AIM OF THE EXERCISE =>
Copy word for word the lines in the records below, starting at the line with "thumb cmc: (569, 720)" and ending at the line with "middle tip: (166, 197)". Skip the pictures.

Body or hand keypoint data
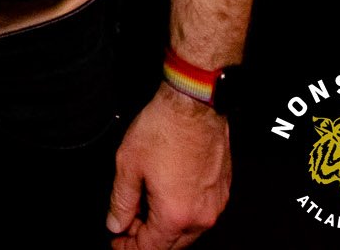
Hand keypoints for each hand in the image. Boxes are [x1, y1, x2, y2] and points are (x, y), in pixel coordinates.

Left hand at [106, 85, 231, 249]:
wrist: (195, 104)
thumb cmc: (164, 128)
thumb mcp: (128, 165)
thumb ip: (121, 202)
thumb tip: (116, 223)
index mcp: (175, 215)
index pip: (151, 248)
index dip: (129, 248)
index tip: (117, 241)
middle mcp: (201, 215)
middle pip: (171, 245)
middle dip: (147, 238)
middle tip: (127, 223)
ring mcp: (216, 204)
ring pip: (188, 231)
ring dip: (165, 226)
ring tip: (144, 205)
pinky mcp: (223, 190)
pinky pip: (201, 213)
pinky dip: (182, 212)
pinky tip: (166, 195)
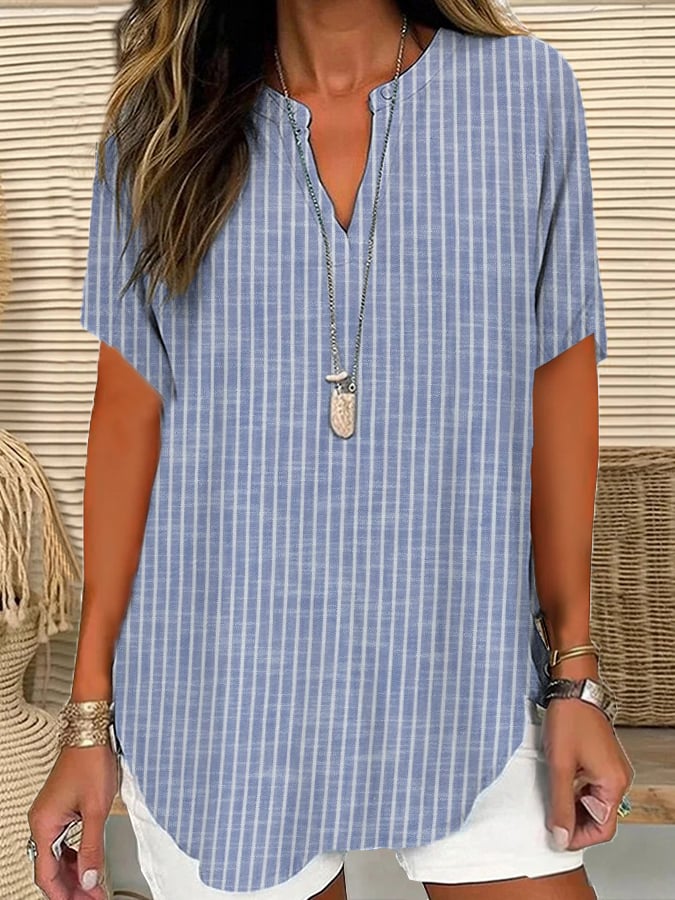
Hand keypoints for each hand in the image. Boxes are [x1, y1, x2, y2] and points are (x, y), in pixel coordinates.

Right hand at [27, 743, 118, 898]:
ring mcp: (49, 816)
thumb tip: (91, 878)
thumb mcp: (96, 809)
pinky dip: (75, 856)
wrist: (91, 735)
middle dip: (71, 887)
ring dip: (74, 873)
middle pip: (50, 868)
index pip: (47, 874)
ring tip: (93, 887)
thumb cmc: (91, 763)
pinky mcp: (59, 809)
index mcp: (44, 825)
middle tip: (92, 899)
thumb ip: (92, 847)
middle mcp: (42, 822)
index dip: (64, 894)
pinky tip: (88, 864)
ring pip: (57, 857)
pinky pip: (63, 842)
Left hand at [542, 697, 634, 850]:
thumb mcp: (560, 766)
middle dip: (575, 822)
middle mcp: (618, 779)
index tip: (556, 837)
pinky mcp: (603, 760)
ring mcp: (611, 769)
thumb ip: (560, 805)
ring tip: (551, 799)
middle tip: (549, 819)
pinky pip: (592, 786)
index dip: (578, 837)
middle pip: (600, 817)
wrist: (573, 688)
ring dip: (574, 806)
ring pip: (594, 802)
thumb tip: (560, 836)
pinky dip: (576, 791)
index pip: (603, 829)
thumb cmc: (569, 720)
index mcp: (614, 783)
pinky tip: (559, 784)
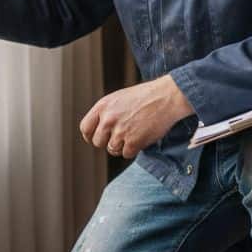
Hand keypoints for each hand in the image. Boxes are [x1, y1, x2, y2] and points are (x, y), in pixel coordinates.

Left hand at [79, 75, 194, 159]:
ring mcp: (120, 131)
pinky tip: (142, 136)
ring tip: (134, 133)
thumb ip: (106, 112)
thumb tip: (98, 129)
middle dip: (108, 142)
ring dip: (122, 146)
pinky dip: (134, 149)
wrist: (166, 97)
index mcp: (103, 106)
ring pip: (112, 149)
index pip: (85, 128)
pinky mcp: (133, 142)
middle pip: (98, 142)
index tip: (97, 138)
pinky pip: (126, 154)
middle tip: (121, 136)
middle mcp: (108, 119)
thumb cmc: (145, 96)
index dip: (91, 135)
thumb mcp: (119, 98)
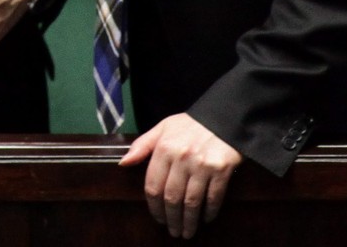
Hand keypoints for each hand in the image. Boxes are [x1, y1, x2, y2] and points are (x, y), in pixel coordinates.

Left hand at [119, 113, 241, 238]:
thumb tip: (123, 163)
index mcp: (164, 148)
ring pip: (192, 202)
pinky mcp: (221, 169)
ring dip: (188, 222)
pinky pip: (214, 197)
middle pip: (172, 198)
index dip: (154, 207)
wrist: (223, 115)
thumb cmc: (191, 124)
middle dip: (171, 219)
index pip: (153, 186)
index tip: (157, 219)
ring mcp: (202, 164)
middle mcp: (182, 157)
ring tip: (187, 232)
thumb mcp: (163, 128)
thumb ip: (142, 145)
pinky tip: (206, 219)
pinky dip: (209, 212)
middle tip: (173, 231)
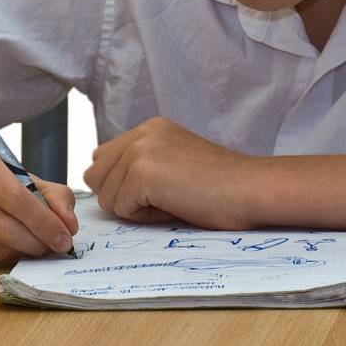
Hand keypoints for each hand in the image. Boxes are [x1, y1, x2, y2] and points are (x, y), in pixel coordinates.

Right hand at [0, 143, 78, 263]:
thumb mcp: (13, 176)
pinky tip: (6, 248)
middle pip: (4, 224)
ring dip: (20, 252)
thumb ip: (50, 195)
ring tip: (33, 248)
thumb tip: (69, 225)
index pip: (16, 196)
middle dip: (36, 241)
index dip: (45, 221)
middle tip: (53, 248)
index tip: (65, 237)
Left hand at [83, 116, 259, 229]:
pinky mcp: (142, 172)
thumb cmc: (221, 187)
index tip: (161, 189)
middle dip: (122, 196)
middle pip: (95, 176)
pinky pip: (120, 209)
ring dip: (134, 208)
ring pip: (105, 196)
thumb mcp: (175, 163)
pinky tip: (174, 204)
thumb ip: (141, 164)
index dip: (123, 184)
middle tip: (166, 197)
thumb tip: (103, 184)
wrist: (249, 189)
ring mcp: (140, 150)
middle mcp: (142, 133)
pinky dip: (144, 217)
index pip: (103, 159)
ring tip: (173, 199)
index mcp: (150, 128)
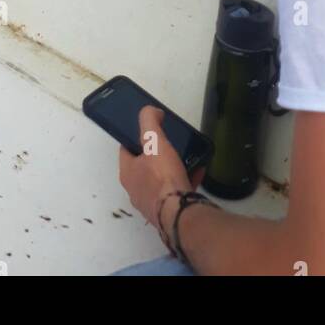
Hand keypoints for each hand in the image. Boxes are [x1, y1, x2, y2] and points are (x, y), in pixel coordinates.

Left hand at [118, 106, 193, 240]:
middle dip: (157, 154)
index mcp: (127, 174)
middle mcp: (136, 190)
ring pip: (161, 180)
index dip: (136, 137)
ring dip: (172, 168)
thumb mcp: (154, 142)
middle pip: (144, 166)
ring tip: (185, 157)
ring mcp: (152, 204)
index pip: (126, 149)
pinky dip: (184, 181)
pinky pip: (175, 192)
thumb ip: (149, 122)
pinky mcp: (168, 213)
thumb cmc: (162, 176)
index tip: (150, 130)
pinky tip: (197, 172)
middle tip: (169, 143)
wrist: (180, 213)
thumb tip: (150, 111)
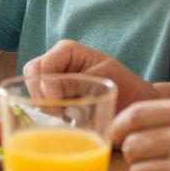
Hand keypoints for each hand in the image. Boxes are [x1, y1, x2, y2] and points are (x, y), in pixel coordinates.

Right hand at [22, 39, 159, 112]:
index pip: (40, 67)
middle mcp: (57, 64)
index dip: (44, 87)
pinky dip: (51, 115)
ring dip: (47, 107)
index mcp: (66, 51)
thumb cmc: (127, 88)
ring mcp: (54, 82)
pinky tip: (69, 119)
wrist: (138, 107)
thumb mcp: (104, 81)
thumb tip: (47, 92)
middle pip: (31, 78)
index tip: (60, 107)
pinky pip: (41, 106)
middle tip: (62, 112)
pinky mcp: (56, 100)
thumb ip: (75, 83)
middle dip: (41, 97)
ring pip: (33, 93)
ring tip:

...

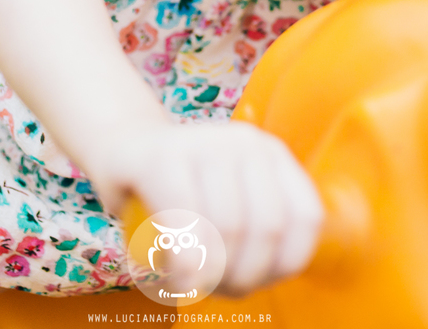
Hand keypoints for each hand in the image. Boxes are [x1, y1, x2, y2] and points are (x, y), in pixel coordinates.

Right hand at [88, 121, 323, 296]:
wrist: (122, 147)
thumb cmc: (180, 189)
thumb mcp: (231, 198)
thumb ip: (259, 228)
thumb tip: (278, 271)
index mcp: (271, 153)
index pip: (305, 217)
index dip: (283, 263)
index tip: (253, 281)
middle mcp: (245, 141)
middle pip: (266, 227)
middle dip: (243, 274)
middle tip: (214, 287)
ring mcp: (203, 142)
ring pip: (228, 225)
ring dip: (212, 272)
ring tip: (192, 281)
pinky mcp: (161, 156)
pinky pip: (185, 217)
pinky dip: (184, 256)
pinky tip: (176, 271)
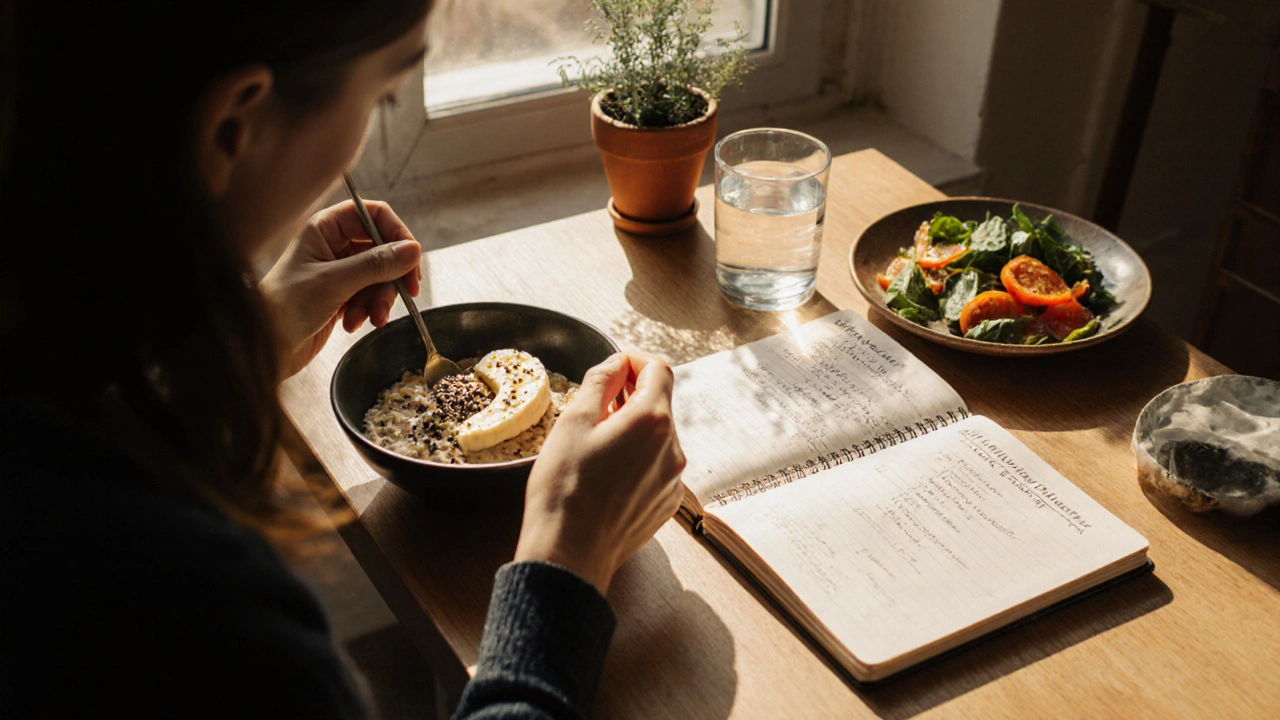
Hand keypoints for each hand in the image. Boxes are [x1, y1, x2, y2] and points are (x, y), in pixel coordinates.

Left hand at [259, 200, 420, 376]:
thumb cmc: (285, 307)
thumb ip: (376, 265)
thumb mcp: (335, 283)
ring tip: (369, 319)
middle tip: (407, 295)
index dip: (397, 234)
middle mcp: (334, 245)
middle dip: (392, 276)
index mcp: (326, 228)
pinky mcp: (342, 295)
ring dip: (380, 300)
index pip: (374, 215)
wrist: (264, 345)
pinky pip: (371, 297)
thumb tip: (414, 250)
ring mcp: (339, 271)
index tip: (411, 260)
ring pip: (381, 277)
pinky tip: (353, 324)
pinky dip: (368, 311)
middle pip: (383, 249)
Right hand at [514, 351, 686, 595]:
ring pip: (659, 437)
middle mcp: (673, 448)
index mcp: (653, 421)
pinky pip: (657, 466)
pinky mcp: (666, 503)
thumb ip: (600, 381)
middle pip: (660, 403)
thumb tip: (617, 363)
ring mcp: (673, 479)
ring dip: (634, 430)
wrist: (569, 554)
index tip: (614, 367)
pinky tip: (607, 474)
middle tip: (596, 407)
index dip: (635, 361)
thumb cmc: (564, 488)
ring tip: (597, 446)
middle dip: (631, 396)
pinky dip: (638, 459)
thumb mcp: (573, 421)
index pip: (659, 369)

==

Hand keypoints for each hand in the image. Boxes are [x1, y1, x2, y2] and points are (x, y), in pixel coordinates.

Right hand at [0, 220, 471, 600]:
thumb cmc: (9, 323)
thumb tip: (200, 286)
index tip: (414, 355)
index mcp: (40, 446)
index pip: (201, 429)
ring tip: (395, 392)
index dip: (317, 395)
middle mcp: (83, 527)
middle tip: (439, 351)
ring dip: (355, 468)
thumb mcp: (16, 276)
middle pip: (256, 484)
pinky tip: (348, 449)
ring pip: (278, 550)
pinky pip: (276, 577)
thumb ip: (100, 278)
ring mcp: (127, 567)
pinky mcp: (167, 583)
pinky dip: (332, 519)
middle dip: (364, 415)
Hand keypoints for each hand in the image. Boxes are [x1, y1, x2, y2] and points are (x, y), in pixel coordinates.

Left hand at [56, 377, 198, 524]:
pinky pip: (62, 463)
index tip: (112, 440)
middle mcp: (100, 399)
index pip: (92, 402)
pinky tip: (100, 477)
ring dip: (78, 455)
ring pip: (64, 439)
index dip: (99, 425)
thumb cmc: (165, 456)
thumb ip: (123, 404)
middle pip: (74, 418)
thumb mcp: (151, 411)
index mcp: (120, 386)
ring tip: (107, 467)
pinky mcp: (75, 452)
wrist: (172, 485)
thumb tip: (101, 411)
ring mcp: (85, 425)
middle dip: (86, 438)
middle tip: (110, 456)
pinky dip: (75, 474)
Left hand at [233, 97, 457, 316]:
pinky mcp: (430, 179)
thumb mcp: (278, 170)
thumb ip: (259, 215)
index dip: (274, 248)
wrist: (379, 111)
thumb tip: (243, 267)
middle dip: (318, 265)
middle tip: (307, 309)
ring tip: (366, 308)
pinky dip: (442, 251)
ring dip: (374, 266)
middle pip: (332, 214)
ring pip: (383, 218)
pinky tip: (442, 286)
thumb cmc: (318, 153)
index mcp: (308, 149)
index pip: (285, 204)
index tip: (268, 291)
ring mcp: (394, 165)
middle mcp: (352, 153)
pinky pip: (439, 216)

RESULT OF THE TASK =>
thumb cmc: (569, 720)
index mcp: (614, 783)
pinky tip: (559, 784)
Hand keypoints for each hand in the image. Boxes are [x1, y1, x2, y2] and points are (x, y), in pixel coordinates.

Left hand at [79, 75, 194, 159]:
ring mcp: (120, 131)
pinky tip: (142, 136)
ring tip: (134, 133)
thumb ip: (106, 112)
thumb tip: (98, 129)
middle dip: (108, 142)
ring dip: (122, 146)
pinky dip: (134, 149)
wrist: (166, 97)
index mcp: (103, 106)
ring pip: (112, 149)
index pip: (85, 128)
pinky mcp: (133, 142)
middle pip: (98, 142)
index tip: (97, 138)
pinky pip: (126, 154)
middle tip: (121, 136)
middle mcp: (108, 119)
thumb cmc: (145, 96)
index dip: (91, 135)
thumb mcp: (119, 98)
Hand keypoints for each hand in the image. Boxes are [x1, y1, x2, y2] and points are (x, y), in pixel coordinates.

Left hand at [119, 113, 241, 238]:
thumb tip: (123, 163)
index mcp: (164, 148)
ring pip: (192, 202)
pinky mcp: (221, 169)
ring dip: (188, 222)
pinky pip: (214, 197)
middle pip: (172, 198)
index dip: (154, 207)
wrist: (223, 115)
thumb cmc: (191, 124)
middle dip: (171, 219)
index pip: (153, 186)
index tip: (157, 219)
ring mcp: (202, 164)
middle mcp: (182, 157)
ring tip: (187, 232)
thumb mcp: (163, 128)
thumb ip: (142, 145)
pinky tip: (206, 219)
pinky dip: (209, 212)
middle tip: (173, 231)
Hand keypoints for each hand in the image. Boxes are [x1, y1, x2, y2] and points are (x, y), in pixel coordinates.

Right hand at [0, 143, 78, 263]:
thumb mcp: (13, 176)
pinky tip: (6, 248)
middle pip: (4, 224)
ring dip: (20, 252)
thumb ip: (50, 195)
ring tip: (33, 248)
thumb tip: (69, 225)
index pip: (16, 196)
middle dip: (36, 241)
index dip: (45, 221)
middle tip: (53, 248)
index tip: (65, 237)
Left hand at [83, 116, 259, 229]:
pinky mcp: (142, 172)
thumb cmc: (221, 187)
index tip: (161, 189)
middle dip: (122, 196)
middle pip: (95, 176)
pinky pip: (120, 209)
ring dip: (134, 208)
ring pip: (105, 196)
thumb mcp: (175, 163)
pinky tip: (174, 204)
thumb ip: (141, 164)
index dip: (123, 184)
middle tip: (166, 197)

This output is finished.